A Sony vai parar de lançar novos jogos de PlayStation em discos físicos a partir de janeiro de 2028, segundo a própria empresa.
Isso quer dizer que os próximos títulos inéditos do ecossistema PlayStation passarão a sair só em formato digital, uma virada importante para uma marca que, por décadas, esteve ligada à mídia física. A decisão não vem do nada. O hábito do público já mudou faz tempo: no quarto trimestre do ano fiscal de 2025, 85% das vendas de jogos completos de PlayStation 4 e PlayStation 5 aconteceram no digital, de acordo com números divulgados pela Sony. Para a empresa, esse percentual indica que o mercado já fez a migração. Para consumidores e varejistas, o anúncio só antecipa, de vez, o fim de uma era.
O efeito mais imediato é bem simples: os novos jogos deixarão de sair em Blu-ray. Isso também não quer dizer, necessariamente, que as caixas vão sumir das lojas de uma hora para outra. Depois do corte de 2028, a tendência é que continuem existindo “edições físicas” no varejo no formato code-in-box, com embalagem, arte de capa e um código para download dentro, mas sem disco.
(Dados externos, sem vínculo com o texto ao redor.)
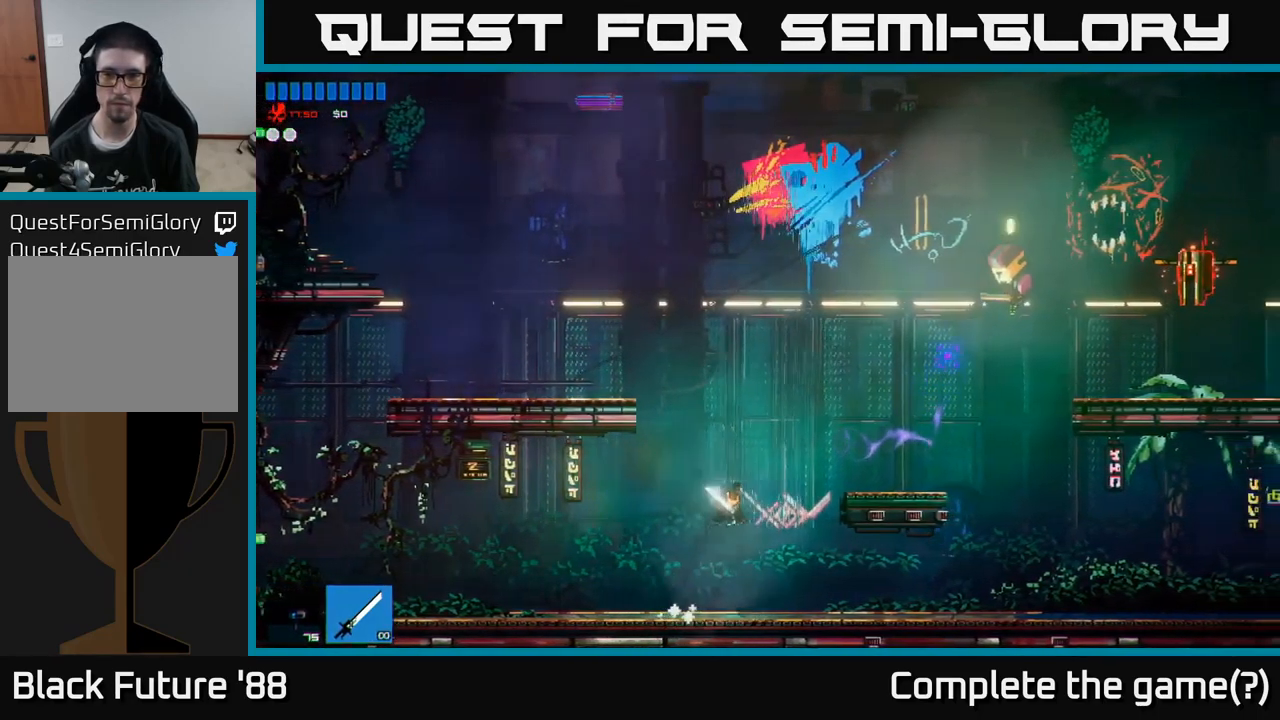
{"buttons": ["A"], "left_stick": "right", "right_stick": "up-right", "events": [[150, "A", "up"], [416, "A", "down"]]}
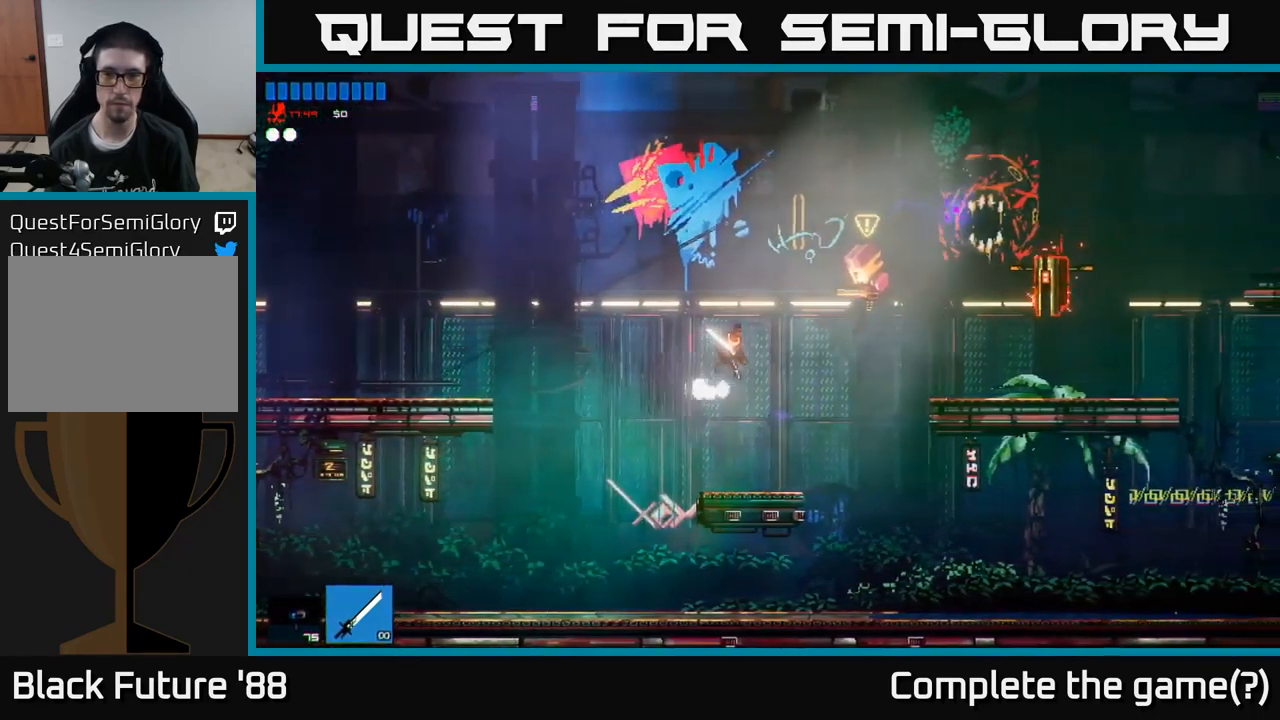
{"buttons": [], "left_stick": "center", "right_stick": "up-right", "events": [[33, "R2", "down"], [100, "left_stick", "left"], [116, "A", "up"], [200, "R2", "up"], [500, "left_stick", "center"]]}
Esse modelo já vinha ganhando espaço em vários mercados e pode virar o padrão nos grandes lançamentos. Um dos sinais mais fortes dessa mudança é Grand Theft Auto 6. Segundo relatos, a edição vendida em lojas do novo jogo da Rockstar não terá mídia física, só um código de resgate, o que transforma um dos títulos mais aguardados da geração em vitrine perfeita dessa transição.
Do ponto de vista do negócio, o raciocínio é simples. Vender no digital costuma render mais, porque sem disco, caixa, prensagem, transporte e distribuição física, a Sony corta custos, melhora a margem e ainda concentra mais força na PlayStation Store como principal canal de vendas. Só que esse movimento bate em cheio em todo um circuito que ainda gira em torno da mídia física. O mercado de usados perde relevância, colecionadores ficam com menos opções reais de compra, e o varejo passa a depender cada vez mais de cartões, códigos e bundles para continuar ocupando espaço nesse segmento.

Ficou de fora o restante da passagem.